WHAT IS BEING ASKED »
Begin at the line containing "20: (718, 214, 127.79)" in the entries below and end at the line containing "49: (387, 123, 0.98)"; transcribe that range exactly and nothing outside it.

*** MATERIAL SUPPLIED ***

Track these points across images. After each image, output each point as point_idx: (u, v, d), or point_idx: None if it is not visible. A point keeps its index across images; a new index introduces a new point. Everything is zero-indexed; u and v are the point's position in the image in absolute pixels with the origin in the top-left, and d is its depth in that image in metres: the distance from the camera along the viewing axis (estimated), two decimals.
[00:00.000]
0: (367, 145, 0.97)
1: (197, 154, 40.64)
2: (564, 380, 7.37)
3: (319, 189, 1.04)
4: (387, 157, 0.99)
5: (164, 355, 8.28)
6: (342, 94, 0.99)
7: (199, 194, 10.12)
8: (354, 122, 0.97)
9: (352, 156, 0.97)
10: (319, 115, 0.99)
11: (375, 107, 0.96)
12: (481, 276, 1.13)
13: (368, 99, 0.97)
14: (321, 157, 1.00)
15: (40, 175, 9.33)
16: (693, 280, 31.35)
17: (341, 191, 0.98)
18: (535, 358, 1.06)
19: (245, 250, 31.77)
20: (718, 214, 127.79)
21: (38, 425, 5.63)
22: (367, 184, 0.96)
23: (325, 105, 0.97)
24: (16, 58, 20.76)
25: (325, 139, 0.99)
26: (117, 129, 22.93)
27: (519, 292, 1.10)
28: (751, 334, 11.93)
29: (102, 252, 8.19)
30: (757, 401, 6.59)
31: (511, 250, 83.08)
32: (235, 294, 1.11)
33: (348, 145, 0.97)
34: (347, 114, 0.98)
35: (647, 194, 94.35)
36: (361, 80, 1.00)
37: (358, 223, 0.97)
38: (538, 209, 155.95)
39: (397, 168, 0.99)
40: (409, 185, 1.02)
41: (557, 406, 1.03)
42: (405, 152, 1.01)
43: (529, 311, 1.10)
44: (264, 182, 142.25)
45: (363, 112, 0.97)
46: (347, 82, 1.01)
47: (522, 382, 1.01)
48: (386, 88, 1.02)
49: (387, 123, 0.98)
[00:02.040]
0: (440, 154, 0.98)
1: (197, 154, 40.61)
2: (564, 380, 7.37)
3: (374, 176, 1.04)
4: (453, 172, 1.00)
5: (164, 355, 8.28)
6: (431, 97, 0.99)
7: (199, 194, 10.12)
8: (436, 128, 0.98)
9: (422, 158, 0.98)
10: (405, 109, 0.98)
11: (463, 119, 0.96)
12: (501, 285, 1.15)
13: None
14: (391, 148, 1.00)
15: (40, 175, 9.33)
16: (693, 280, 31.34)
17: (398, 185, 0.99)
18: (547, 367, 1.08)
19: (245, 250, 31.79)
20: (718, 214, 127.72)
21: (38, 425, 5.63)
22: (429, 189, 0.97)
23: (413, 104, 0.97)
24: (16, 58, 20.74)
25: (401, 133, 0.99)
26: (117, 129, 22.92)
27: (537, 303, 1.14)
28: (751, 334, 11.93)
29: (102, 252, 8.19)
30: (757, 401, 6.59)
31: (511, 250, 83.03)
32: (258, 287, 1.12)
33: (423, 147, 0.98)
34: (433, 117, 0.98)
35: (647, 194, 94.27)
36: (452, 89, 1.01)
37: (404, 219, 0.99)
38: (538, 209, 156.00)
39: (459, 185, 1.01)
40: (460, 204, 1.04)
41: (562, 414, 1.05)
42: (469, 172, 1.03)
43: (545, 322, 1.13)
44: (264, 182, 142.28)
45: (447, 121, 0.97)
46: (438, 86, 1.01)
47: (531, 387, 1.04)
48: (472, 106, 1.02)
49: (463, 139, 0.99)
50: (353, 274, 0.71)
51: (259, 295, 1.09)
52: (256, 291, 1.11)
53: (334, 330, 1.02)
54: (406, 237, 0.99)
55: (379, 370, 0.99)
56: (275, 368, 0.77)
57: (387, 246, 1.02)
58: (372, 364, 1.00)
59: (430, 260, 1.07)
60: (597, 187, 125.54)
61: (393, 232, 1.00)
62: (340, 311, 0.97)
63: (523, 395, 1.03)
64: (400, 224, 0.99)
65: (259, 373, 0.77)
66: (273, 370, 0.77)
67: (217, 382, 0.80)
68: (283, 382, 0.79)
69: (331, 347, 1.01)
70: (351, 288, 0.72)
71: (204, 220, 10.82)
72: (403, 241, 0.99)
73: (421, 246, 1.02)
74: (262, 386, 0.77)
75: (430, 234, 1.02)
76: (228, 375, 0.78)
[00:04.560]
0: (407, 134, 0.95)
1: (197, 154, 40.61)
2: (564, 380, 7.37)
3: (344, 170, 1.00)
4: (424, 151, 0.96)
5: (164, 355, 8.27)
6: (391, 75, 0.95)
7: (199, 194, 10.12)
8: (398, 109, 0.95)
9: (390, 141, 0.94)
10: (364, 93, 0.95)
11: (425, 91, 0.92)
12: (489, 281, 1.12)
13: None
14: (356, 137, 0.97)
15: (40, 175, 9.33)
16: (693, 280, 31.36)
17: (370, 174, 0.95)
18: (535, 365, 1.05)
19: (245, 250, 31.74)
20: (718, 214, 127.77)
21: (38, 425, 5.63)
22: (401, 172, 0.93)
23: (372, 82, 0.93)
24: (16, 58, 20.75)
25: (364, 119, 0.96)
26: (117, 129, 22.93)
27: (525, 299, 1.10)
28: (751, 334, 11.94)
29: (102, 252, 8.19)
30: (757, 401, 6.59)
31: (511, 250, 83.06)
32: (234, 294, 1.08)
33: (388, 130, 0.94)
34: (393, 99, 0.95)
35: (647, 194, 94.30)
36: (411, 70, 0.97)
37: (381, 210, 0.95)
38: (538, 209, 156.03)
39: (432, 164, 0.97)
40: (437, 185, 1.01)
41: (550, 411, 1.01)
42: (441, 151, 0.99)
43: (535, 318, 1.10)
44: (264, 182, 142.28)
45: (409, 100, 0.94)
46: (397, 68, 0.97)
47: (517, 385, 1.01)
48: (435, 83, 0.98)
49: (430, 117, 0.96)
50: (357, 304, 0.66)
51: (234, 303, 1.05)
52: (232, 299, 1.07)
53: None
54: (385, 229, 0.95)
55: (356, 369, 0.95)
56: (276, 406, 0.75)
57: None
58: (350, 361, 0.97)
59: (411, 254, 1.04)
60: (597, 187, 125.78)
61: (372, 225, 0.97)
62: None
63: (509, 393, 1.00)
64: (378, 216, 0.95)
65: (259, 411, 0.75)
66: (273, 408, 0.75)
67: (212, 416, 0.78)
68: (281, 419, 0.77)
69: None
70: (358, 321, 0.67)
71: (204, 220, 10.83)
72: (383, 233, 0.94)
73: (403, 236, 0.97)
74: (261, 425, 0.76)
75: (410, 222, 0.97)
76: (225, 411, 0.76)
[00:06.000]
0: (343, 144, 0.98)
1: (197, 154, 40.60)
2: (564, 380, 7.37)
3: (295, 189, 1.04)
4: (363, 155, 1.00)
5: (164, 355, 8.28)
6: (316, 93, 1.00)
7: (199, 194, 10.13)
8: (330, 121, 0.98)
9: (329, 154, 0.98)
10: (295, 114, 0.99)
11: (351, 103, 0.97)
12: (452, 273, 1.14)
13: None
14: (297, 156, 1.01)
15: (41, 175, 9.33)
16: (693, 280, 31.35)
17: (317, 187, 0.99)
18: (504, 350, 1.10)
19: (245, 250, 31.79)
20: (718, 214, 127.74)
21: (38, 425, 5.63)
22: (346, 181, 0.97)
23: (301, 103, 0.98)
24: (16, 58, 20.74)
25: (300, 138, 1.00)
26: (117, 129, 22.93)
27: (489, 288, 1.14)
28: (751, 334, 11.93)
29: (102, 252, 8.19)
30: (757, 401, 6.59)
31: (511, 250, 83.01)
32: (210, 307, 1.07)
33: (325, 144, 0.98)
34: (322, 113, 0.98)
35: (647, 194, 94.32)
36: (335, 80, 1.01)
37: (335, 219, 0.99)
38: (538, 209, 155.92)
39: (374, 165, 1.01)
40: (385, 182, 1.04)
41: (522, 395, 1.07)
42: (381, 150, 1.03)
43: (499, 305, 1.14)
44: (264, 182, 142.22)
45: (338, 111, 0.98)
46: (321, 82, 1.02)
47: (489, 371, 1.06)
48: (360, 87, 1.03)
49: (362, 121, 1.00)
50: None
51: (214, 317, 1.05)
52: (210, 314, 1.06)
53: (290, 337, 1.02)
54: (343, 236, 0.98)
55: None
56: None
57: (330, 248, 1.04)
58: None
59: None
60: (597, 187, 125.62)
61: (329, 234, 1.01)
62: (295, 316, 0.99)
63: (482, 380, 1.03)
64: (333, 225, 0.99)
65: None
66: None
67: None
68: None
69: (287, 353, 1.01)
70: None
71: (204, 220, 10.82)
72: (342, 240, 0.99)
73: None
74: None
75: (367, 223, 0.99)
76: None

***
*** MATERIAL SUPPLIED ***

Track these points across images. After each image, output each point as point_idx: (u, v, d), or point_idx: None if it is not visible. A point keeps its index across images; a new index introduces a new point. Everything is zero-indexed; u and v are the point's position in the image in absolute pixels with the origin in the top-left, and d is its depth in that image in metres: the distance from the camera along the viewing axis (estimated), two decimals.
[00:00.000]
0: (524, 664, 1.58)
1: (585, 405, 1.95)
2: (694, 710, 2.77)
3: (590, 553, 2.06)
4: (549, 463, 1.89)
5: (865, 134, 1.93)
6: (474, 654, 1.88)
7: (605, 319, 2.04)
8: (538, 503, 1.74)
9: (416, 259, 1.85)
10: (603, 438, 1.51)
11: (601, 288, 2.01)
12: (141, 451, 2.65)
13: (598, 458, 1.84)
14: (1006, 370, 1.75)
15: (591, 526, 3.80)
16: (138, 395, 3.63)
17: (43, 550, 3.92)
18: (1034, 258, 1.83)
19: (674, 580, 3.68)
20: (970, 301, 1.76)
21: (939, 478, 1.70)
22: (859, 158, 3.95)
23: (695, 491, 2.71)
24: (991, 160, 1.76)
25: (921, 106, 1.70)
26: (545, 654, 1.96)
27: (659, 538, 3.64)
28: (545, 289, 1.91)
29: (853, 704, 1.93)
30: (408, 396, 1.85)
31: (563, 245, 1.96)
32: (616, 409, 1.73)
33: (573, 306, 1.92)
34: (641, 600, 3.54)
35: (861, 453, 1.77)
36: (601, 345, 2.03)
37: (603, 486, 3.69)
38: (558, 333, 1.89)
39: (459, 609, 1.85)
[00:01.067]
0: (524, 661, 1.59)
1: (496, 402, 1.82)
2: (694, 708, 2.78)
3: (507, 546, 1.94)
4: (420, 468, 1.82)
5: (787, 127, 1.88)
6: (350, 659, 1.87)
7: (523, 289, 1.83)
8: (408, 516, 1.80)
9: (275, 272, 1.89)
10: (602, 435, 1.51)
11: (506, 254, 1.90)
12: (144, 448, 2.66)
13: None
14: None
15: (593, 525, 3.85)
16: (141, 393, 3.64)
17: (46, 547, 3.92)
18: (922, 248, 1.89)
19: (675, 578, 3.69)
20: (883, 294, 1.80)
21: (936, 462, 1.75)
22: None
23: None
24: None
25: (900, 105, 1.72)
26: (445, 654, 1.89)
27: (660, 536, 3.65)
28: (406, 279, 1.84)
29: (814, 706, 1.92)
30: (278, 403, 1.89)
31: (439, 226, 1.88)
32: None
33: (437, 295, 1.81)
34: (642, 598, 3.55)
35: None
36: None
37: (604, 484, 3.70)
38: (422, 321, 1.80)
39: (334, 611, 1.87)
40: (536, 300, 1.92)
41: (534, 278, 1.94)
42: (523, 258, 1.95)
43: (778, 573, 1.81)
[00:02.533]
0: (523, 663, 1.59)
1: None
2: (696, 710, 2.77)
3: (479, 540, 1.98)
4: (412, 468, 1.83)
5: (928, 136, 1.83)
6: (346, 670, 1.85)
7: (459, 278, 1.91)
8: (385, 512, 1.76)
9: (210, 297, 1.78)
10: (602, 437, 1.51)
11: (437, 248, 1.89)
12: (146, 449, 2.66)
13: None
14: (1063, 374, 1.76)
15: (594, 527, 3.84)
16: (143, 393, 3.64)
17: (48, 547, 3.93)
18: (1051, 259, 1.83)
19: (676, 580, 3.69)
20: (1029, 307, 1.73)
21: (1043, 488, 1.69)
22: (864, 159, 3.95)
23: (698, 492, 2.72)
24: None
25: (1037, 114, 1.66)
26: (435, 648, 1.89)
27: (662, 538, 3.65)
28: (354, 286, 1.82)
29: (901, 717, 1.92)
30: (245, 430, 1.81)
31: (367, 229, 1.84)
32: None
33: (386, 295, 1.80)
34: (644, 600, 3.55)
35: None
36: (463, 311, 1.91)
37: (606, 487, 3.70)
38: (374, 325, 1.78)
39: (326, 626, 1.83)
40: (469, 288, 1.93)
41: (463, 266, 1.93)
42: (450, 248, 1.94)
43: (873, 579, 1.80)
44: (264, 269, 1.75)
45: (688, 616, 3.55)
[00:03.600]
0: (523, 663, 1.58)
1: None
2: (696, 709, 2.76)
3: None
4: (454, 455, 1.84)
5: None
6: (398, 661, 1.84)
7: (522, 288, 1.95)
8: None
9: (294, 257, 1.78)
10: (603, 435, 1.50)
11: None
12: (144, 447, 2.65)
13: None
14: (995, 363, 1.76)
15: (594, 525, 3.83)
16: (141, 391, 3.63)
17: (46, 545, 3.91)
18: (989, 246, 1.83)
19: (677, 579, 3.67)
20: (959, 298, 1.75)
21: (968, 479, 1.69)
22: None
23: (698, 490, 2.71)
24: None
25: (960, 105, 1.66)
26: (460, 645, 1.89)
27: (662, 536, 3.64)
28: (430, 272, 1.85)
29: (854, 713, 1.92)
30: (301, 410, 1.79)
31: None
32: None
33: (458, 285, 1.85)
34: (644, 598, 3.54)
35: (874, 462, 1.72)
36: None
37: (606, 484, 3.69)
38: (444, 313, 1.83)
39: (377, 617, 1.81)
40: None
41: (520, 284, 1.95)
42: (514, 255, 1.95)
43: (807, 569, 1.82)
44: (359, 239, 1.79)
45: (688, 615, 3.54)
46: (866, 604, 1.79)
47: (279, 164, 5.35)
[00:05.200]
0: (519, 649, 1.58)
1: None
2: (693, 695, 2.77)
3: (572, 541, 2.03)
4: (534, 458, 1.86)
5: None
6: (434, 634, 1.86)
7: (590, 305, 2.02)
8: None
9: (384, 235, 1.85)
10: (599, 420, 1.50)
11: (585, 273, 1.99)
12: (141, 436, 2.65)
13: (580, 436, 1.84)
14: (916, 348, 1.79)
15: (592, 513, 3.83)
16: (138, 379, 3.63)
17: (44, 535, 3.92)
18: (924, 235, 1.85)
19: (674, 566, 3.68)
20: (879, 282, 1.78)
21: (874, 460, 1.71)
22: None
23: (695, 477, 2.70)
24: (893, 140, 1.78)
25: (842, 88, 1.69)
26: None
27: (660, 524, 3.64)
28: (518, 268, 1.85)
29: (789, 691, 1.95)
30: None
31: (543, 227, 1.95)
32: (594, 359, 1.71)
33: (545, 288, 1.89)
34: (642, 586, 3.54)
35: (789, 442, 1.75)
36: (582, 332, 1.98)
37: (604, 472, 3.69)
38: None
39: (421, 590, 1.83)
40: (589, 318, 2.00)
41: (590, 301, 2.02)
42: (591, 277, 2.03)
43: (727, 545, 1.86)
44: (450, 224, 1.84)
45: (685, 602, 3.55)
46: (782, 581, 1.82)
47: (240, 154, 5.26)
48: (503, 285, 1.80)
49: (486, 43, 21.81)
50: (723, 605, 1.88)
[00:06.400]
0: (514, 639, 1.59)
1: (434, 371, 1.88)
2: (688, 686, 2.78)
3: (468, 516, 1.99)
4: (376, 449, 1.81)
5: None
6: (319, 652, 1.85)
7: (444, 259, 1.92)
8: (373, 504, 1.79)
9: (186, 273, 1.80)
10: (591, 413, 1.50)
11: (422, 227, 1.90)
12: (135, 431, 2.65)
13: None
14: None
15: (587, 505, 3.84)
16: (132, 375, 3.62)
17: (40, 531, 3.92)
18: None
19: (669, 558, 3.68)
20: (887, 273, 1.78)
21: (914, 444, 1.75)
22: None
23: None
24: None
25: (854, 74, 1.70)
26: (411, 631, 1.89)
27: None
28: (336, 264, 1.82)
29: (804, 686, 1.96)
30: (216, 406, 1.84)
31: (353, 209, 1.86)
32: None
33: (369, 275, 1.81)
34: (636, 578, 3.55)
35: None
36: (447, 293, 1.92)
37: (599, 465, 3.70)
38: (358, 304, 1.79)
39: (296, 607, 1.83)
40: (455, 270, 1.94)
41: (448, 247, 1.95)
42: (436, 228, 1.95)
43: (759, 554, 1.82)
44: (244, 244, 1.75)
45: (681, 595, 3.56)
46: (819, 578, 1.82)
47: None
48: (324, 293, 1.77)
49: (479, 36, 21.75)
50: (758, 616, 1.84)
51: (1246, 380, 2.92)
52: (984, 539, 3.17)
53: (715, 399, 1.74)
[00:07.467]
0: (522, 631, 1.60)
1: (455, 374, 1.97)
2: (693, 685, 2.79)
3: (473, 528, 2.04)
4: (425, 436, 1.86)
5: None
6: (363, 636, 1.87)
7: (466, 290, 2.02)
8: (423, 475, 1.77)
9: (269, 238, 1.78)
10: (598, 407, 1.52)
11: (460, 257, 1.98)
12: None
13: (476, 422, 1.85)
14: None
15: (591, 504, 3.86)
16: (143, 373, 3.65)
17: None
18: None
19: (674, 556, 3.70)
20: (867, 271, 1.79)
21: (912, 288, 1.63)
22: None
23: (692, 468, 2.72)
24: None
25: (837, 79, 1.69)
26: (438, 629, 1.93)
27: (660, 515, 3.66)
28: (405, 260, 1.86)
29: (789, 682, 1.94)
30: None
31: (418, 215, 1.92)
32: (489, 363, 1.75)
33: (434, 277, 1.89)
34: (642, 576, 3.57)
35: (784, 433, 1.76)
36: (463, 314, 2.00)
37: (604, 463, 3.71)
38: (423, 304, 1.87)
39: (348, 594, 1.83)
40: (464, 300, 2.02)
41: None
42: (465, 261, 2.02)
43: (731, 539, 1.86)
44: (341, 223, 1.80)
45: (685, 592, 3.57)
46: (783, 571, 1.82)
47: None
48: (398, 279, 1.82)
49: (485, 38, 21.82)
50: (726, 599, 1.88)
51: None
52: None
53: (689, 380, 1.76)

***

ANSWER SPACE »
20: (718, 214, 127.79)
21: (38, 425, 5.63)
22: (367, 184, 0.96)
23: (325, 105, 0.97)
24: (16, 58, 20.76)
25: (325, 139, 0.99)
26: (117, 129, 22.93)
27: (519, 292, 1.10)
28: (751, 334, 11.93)
29: (102, 252, 8.19)
30: (757, 401, 6.59)
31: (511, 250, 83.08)
32: (235, 294, 1.11)
33: (348, 145, 0.97)
34: (347, 114, 0.98)
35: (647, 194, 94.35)
36: (361, 80, 1.00)
37: (358, 223, 0.97)
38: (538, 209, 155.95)
39: (397, 168, 0.99)
40: (409, 185, 1.02)
41: (557, 406, 1.03)
42: (405, 152, 1.01)
43: (529, 311, 1.10)
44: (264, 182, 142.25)
45: (363, 112, 0.97)
46: (347, 82, 1.01)
47: (522, 382, 1.01)
48: (386, 88, 1.02)
49: (387, 123, 0.98)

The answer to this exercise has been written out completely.